§ **ASSIGNMENT**:
Pick the lines holding the string "down" out of the records and copy them.

§ **INFORMATION**:
===============

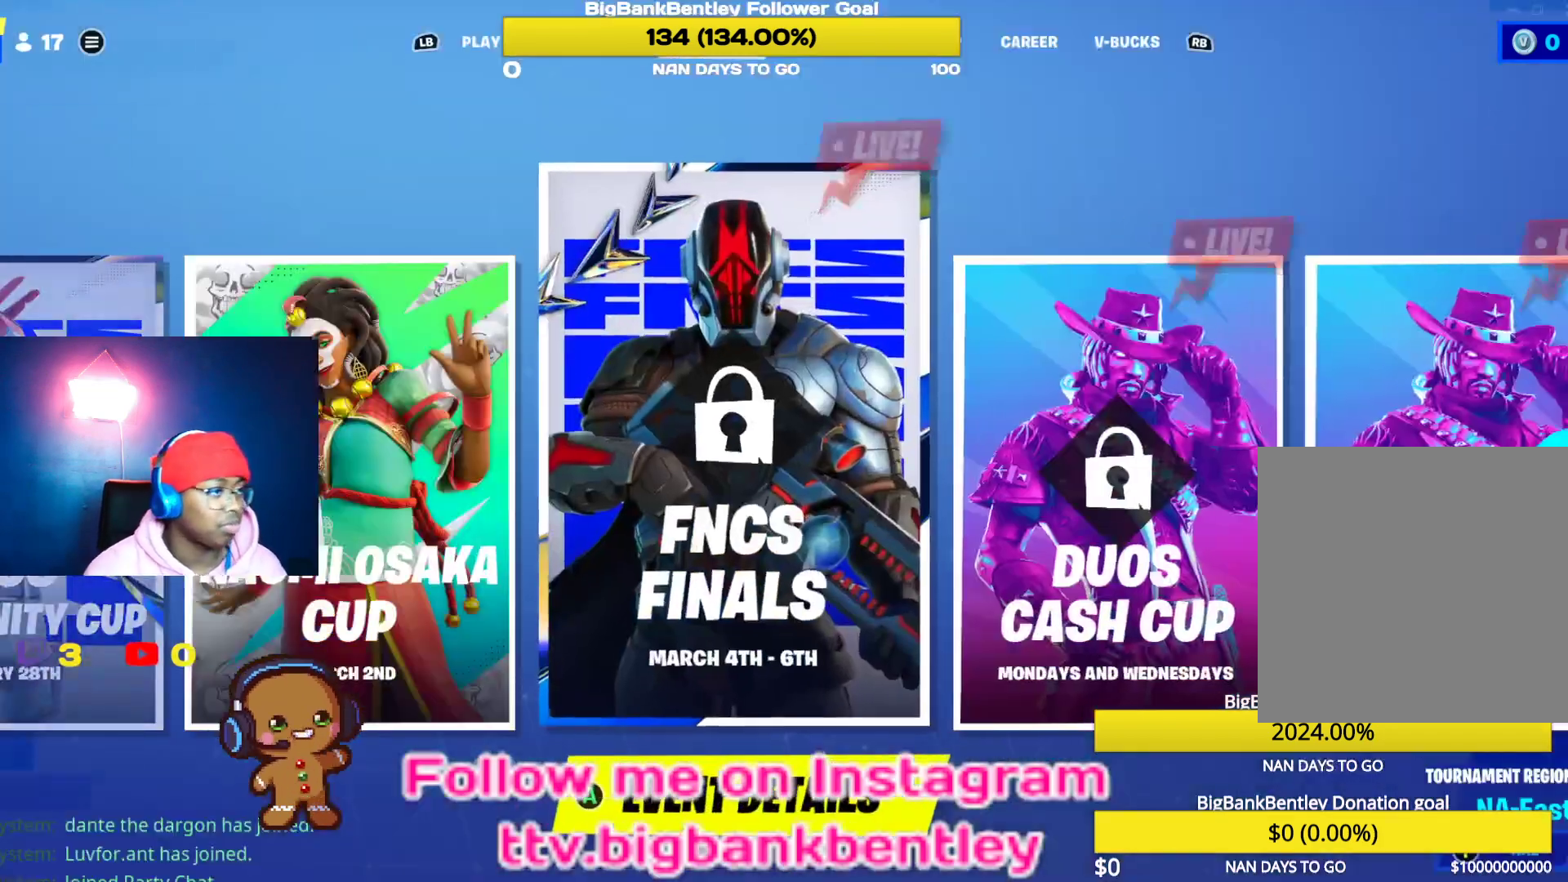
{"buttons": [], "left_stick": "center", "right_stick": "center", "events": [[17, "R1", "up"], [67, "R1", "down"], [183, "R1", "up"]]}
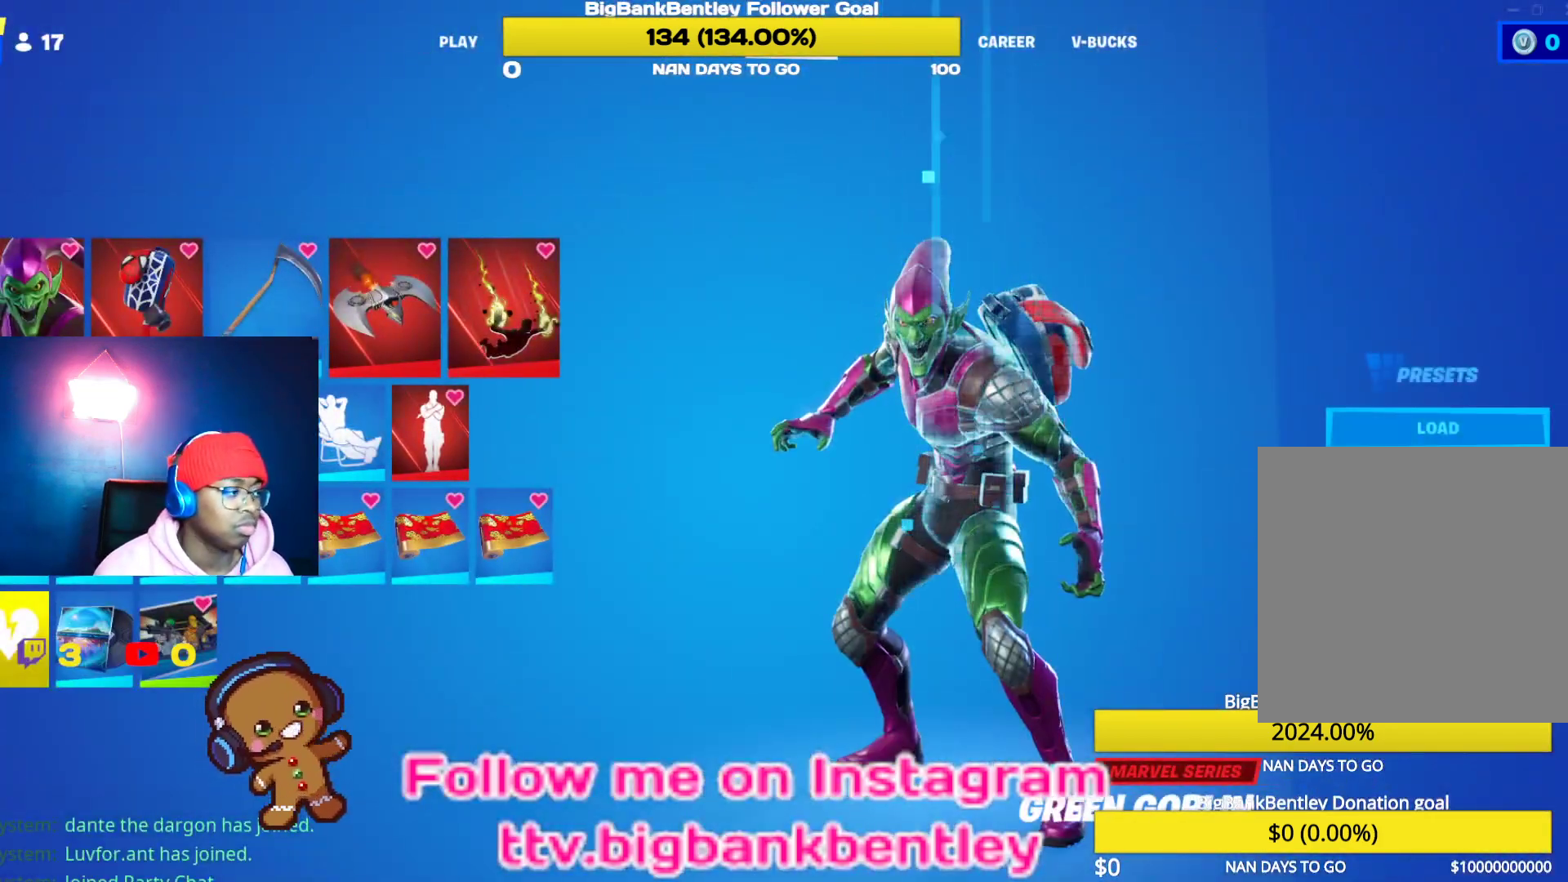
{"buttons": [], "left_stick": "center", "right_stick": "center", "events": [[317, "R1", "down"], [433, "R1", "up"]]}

===============

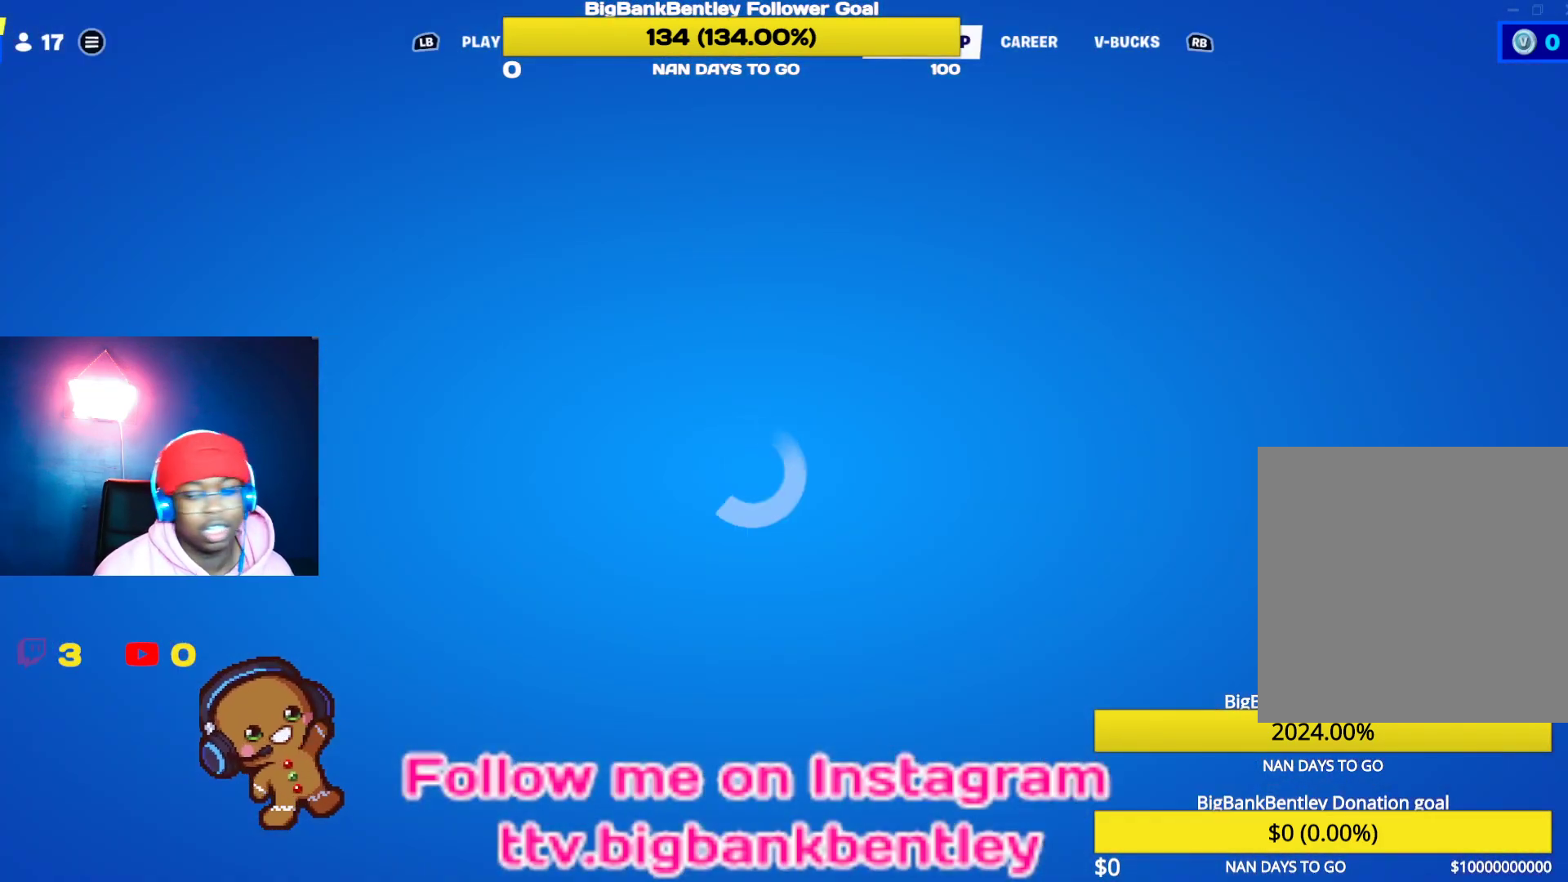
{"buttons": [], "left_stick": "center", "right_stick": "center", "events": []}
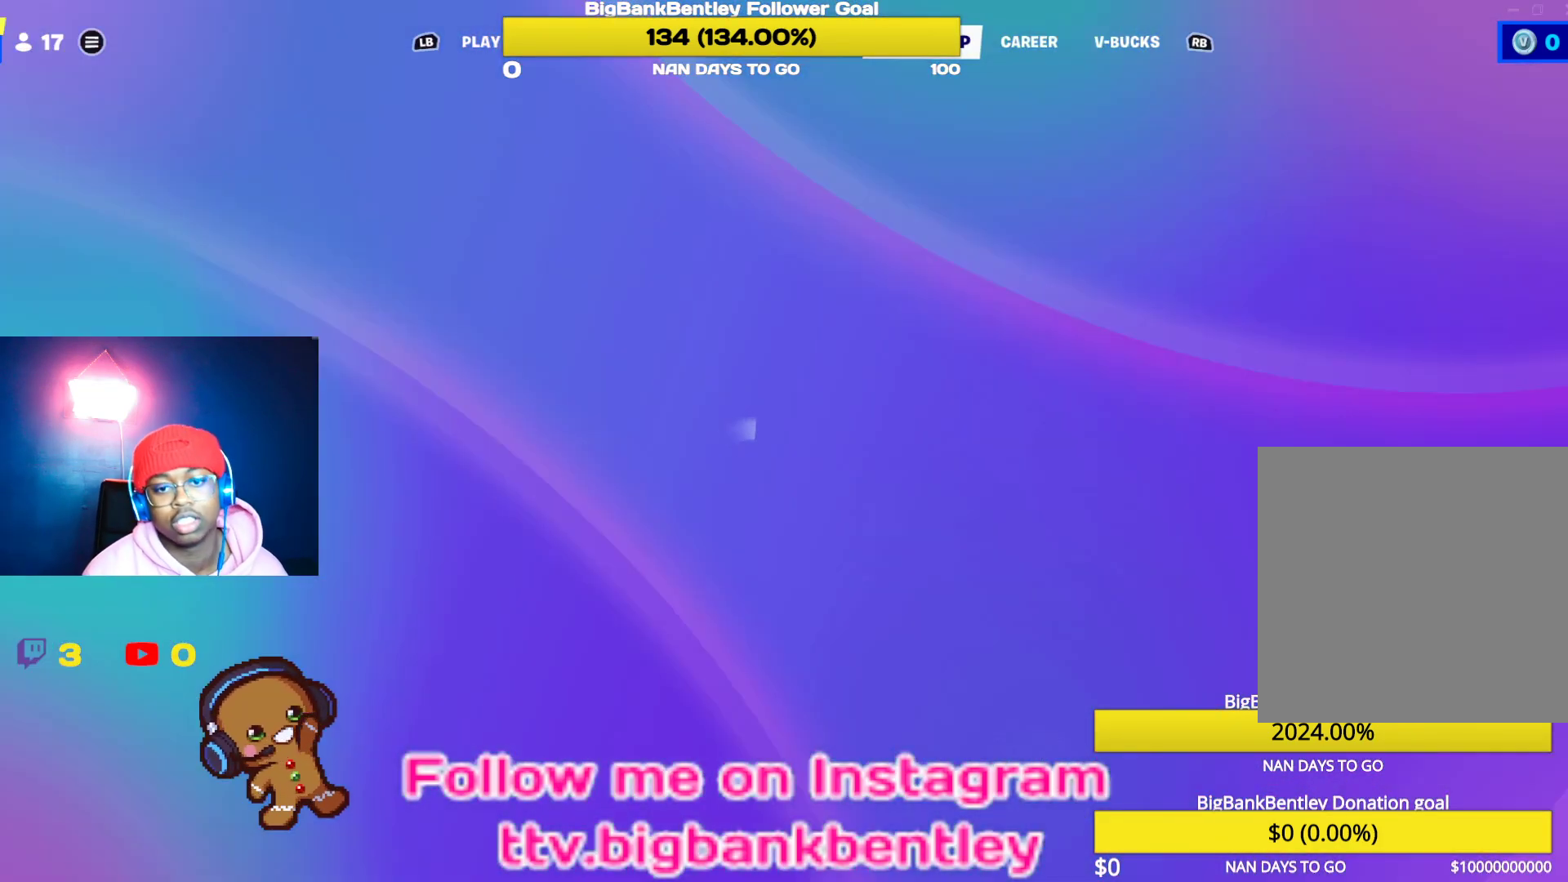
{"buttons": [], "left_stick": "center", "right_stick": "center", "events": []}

===============

§ **EXERCISE OUTPUT**:
{"buttons": [], "left_stick": "center", "right_stick": "center", "events": [[17, "R1", "up"], [67, "R1", "down"], [183, "R1", "up"]]}
{"buttons": [], "left_stick": "center", "right_stick": "center", "events": [[317, "R1", "down"], [433, "R1", "up"]]}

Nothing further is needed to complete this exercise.